Convert every line in the records below into a numbered list, skipping any blank lines.

[Extracted records]

(begin)

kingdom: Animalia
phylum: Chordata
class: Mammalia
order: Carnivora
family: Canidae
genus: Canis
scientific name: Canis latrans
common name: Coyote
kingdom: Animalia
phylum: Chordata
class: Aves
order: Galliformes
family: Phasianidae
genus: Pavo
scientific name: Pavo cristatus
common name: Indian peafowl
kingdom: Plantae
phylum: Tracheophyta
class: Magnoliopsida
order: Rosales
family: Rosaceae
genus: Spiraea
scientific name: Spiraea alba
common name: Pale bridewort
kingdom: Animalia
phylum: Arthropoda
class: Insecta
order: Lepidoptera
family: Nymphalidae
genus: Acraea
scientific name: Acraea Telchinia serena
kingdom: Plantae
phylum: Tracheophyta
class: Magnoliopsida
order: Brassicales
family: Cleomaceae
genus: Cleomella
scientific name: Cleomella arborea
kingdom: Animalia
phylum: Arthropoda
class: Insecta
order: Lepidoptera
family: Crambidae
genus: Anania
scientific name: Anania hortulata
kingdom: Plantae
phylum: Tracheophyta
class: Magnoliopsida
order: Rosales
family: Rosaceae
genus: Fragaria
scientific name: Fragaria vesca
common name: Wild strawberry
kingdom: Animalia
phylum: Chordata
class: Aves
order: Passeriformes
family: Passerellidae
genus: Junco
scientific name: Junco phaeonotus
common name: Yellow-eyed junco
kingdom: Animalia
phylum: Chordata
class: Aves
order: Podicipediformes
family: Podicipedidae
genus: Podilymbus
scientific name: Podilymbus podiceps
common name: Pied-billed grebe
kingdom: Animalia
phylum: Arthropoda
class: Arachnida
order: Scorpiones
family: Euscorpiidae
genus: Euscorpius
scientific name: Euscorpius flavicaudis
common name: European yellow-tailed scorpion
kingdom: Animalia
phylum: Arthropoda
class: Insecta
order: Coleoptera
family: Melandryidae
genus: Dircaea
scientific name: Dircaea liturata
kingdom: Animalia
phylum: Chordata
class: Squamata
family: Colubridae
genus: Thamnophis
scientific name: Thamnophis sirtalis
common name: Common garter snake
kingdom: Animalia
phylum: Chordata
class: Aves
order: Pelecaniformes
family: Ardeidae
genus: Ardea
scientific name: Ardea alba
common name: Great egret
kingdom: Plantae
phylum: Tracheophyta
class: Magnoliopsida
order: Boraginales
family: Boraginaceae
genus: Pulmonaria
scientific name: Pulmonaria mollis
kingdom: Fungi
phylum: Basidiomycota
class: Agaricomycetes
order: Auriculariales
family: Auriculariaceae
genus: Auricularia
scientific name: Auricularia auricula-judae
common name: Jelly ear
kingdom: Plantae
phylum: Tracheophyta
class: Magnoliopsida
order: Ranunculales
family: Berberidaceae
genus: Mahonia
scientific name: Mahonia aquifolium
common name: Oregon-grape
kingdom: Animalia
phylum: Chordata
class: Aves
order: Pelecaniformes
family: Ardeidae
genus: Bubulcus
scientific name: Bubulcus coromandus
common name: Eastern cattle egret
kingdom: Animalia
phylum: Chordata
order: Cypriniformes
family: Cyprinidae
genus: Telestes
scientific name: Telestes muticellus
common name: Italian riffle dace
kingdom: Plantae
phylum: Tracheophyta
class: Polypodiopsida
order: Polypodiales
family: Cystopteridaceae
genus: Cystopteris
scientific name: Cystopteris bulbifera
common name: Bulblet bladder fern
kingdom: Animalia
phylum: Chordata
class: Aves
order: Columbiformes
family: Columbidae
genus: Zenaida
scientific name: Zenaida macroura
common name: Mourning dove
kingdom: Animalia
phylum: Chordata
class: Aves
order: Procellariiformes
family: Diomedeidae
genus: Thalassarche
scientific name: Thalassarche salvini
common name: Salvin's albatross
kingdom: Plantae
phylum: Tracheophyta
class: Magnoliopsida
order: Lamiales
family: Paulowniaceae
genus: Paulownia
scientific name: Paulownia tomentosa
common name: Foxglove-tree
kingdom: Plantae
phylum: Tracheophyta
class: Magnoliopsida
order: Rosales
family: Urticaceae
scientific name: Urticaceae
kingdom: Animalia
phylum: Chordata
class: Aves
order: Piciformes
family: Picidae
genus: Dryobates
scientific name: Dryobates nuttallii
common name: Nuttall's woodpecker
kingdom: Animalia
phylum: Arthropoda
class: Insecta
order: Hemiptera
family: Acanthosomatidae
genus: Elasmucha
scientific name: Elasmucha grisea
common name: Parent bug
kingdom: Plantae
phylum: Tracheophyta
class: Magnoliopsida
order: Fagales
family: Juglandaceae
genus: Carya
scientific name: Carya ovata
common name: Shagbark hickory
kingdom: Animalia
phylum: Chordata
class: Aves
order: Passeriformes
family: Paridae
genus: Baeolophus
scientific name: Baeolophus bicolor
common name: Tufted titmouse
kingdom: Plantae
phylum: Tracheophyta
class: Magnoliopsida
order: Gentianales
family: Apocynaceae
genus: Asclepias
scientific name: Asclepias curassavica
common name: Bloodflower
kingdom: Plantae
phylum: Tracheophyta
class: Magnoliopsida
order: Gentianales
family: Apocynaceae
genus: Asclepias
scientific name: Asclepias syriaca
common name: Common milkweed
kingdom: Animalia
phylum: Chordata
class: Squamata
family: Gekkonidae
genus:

(end)

> Correct response:
1. kingdom: Animalia
2. phylum: Chordata
3. class: Mammalia
4. order: Carnivora
5. family: Canidae
6. genus: Canis
7. scientific name: Canis latrans
8. common name: Coyote
9. kingdom: Animalia
10. phylum: Chordata
11. class: Aves
12. order: Galliformes
13. family: Phasianidae
14. genus: Pavo
15. scientific name: Pavo cristatus
16. common name: Indian peafowl
17. kingdom: Plantae
18. phylum: Tracheophyta
19. class: Magnoliopsida
20. order: Rosales
21. family: Rosaceae
22. genus: Spiraea
23. scientific name: Spiraea alba
24. common name: Pale bridewort
25. kingdom: Animalia
26. phylum: Arthropoda
27. class: Insecta
28. order: Lepidoptera
29. family: Nymphalidae
30. genus: Acraea
31. scientific name: Acraea Telchinia serena
32. kingdom: Plantae
33. phylum: Tracheophyta
34. class: Magnoliopsida
35. order: Brassicales
36. family: Cleomaceae
37. genus: Cleomella
38. scientific name: Cleomella arborea
39. kingdom: Animalia
40. phylum: Arthropoda
41. class: Insecta
42. order: Lepidoptera
43. family: Crambidae
44. genus: Anania
45. scientific name: Anania hortulata
46. kingdom: Plantae
47. phylum: Tracheophyta
48. class: Magnoliopsida
49. order: Rosales
50. family: Rosaceae
51. genus: Fragaria
52. scientific name: Fragaria vesca
53. common name: Wild strawberry
54. kingdom: Animalia
55. phylum: Chordata
56. class: Aves
57. order: Passeriformes
58. family: Passerellidae
59. genus: Junco
60. scientific name: Junco phaeonotus
61. common name: Yellow-eyed junco
62. kingdom: Animalia
63. phylum: Chordata
64. class: Aves
65. order: Podicipediformes
66. family: Podicipedidae
67. genus: Podilymbus
68. scientific name: Podilymbus podiceps
69. common name: Pied-billed grebe
70. kingdom: Animalia
71. phylum: Arthropoda
72. class: Arachnida
73. order: Scorpiones
74. family: Euscorpiidae
75. genus: Euscorpius
76. scientific name: Euscorpius flavicaudis
77. common name: European yellow-tailed scorpion
78. kingdom: Animalia
79. phylum: Arthropoda
80. class: Insecta
81. order: Coleoptera
82. family: Melandryidae
83. genus: Dircaea
84. scientific name: Dircaea liturata
85. kingdom: Animalia
86. phylum: Chordata
87. class: Squamata
88. family: Colubridae
89. genus: Thamnophis
90. scientific name: Thamnophis sirtalis
91. common name: Common garter snake
92. kingdom: Animalia
93. phylum: Chordata
94. class: Aves
95. order: Pelecaniformes
96. family: Ardeidae
97. genus: Ardea
98. scientific name: Ardea alba
99. common name: Great egret
100. kingdom: Plantae
101. phylum: Tracheophyta
102. class: Magnoliopsida
103. order: Boraginales
104. family: Boraginaceae
105. genus: Pulmonaria
106. scientific name: Pulmonaria mollis
107. kingdom: Fungi
108. phylum: Basidiomycota
109. class: Agaricomycetes
110. order: Auriculariales
111. family: Auriculariaceae
112. genus: Auricularia
113. scientific name: Auricularia auricula-judae
114. common name: Jelly ear
115. kingdom: Plantae
116. phylum: Tracheophyta
117. class: Magnoliopsida
118. order: Ranunculales
119. family: Berberidaceae
120. genus: Mahonia
121. scientific name: Mahonia aquifolium
122. common name: Oregon-grape
123. kingdom: Animalia
124. phylum: Chordata
125. class: Aves
126. order: Pelecaniformes
127. family: Ardeidae
128. genus: Bubulcus
129. scientific name: Bubulcus coromandus
130. common name: Eastern cattle egret
131. kingdom: Animalia
132. phylum: Chordata
133. order: Cypriniformes
134. family: Cyprinidae
135. genus: Telestes
136. scientific name: Telestes muticellus
137. common name: Italian riffle dace
138. kingdom: Plantae
139. phylum: Tracheophyta
140. class: Polypodiopsida
141. order: Polypodiales
142. family: Cystopteridaceae
143. genus: Cystopteris
144. scientific name: Cystopteris bulbifera
145. common name: Bulblet bladder fern
146. kingdom: Animalia
147. phylum: Chordata
148. class: Aves
149. order: Columbiformes
150. family: Columbidae
151. genus: Zenaida
152. scientific name: Zenaida macroura
153. common name: Mourning dove
154. kingdom: Animalia
155. phylum: Chordata
156. class: Aves
157. order: Procellariiformes
158. family: Diomedeidae
159. genus: Thalassarche
160. scientific name: Thalassarche salvini
161. common name: Salvin's albatross
162. kingdom: Plantae
163. phylum: Tracheophyta
164. class: Magnoliopsida
165. order: Lamiales
166. family: Paulowniaceae
167. genus: Paulownia
168. scientific name: Paulownia tomentosa
169. common name: Foxglove-tree
170. kingdom: Plantae
171. phylum: Tracheophyta
172. class: Magnoliopsida
173. order: Rosales
174. family: Urticaceae
175. scientific name: Urticaceae
176. kingdom: Animalia
177. phylum: Chordata
178. class: Aves
179. order: Piciformes
180. family: Picidae
181. genus: Dryobates
182. scientific name: Dryobates nuttallii
183. common name: Nuttall's woodpecker
184. kingdom: Animalia
185. phylum: Arthropoda
186. class: Insecta
187. order: Hemiptera
188. family: Acanthosomatidae
189. genus: Elasmucha
190. scientific name: Elasmucha grisea
191. common name: Parent bug
192. kingdom: Plantae
193. phylum: Tracheophyta
194. class: Magnoliopsida
195. order: Fagales
196. family: Juglandaceae
197. genus: Carya
198. scientific name: Carya ovata
199. common name: Shagbark hickory
200. kingdom: Animalia
201. phylum: Chordata
202. class: Aves
203. order: Passeriformes
204. family: Paridae
205. genus: Baeolophus
206. scientific name: Baeolophus bicolor
207. common name: Tufted titmouse
208. kingdom: Plantae
209. phylum: Tracheophyta
210. class: Magnoliopsida
211. order: Gentianales
212. family: Apocynaceae
213. genus: Asclepias
214. scientific name: Asclepias curassavica
215. common name: Bloodflower
216. kingdom: Plantae
217. phylum: Tracheophyta
218. class: Magnoliopsida
219. order: Gentianales
220. family: Apocynaceae
221. genus: Asclepias
222. scientific name: Asclepias syriaca
223. common name: Common milkweed
224. kingdom: Animalia
225. phylum: Chordata
226. class: Squamata
227. family: Gekkonidae
228. genus:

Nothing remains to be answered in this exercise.